▶ Exercise tasks:
1: Quote the part of the urokinase abstract starting with "Increase in urokinase plasminogen" and going on through "phorbol myristate acetate.".
2: Name every substance that the urokinase abstract says was applied to the cells.

Excerpted passage section start

Increase in urokinase plasminogen activator mRNA synthesis in human carcinoma cells is a primary effect of the potent tumor promoter, phorbol myristate acetate.

Abstract

The effect of tumor promoters and growth factors on the synthesis of urokinase and urokinase mRNA in human carcinoma cells has been investigated. In urokinase-producing human carcinoma cells (A1251), a 20-40-fold increase in urokinase mRNA level is obtained after treatment with 10 nM phorbol myristate acetate (PMA), a smaller effect (two- to fourfold) with 2 ng/ml platelet-derived growth factor (PDGF) and no effect with epidermal growth factor (EGF) (up to 50 nM). After treatment with PMA, urokinase mRNA level increases already at 30 min peaking 2-4 h thereafter. Cell line A431, which has an abnormally high number of EGF receptors, shows the same response to PMA, but also responds to EGF (two- to fourfold increase in mRNA). The kinetics are similar to those of A1251. Nuclear transcription experiments show that the PMA-induced increase in urokinase mRNA is due to increased synthesis. The protein synthesis inhibitor, cycloheximide (10 .mu.g/ml), also increases the level of urokinase mRNA. When both cycloheximide and PMA are used, superinduction is observed. This result may indicate that a short-lived protein negatively regulates the level of urokinase. The different efficiency of the effectors (PMA and PDGF better than EGF) and their kinetics, as well as the effect of cycloheximide on urokinase mRNA synthesis, (a) are reminiscent of the effect of PDGF and PMA on competence phase genes (Kelly, K., B. H. Cochran, C.D. Stiles, and P. Leder, 1983, Cell, 35:603-610), (b) demonstrate that the synthesis of urokinase is part of the early cellular response to these factors, and (c) provide a preliminary insight in the overproduction of urokinase by primary malignant tumors and transformed cells in culture.

Excerpted passage section end
Dataset records section start

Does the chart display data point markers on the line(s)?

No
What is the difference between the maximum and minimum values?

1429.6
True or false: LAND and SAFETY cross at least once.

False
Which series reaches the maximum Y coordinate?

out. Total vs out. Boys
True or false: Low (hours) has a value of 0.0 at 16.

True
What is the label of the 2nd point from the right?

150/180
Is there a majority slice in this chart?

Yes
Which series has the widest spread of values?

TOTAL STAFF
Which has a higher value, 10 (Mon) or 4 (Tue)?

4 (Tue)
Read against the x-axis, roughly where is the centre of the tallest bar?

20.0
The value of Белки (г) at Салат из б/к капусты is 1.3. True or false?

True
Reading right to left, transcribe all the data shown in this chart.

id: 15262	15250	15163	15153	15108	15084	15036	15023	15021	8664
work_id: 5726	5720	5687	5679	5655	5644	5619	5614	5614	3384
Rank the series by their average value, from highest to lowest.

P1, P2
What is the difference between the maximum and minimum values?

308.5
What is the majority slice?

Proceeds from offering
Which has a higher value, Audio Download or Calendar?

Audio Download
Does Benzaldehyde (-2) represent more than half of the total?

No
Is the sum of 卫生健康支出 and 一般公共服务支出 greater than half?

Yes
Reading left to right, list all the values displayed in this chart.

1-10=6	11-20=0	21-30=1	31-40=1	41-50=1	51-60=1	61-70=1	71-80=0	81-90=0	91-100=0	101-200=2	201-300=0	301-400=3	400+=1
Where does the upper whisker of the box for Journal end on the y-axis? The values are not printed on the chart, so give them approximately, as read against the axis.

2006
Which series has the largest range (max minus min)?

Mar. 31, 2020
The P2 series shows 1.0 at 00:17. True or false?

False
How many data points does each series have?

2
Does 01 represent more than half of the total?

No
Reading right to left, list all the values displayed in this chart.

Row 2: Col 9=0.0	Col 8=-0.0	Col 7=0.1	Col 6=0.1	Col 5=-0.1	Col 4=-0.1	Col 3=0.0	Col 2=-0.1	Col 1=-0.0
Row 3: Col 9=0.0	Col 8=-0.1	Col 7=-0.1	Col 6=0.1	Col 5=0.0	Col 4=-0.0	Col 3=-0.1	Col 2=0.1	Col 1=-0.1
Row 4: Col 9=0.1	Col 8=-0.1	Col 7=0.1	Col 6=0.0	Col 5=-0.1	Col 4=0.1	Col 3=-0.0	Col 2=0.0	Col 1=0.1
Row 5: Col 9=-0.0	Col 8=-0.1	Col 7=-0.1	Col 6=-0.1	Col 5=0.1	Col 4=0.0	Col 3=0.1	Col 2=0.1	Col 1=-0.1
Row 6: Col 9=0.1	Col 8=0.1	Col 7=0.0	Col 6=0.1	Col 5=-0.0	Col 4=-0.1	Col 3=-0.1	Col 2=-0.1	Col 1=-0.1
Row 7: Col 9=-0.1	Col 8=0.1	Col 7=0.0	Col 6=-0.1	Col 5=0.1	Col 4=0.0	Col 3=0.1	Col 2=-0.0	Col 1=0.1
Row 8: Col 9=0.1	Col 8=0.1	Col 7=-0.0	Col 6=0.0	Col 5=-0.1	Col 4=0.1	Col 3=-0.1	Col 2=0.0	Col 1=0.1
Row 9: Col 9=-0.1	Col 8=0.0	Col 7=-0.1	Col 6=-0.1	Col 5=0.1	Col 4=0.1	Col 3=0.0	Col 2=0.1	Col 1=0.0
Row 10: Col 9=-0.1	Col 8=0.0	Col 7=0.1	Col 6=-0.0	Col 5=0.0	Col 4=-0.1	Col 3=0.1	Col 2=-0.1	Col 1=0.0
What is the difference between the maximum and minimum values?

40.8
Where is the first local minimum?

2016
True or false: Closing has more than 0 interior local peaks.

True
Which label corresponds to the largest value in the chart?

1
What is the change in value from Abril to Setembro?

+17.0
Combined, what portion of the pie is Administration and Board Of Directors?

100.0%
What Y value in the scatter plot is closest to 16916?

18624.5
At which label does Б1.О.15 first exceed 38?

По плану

Dataset records section end

▶ Activity answers:
1:
Increase in urokinase plasminogen activator mRNA synthesis in human carcinoma cells is a primary effect of the potent tumor promoter, phorbol myristate acetate.

2:
- Phorbol myristate acetate (PMA)
- Platelet-derived growth factor (PDGF)
- Epidermal growth factor (EGF)
- Cycloheximide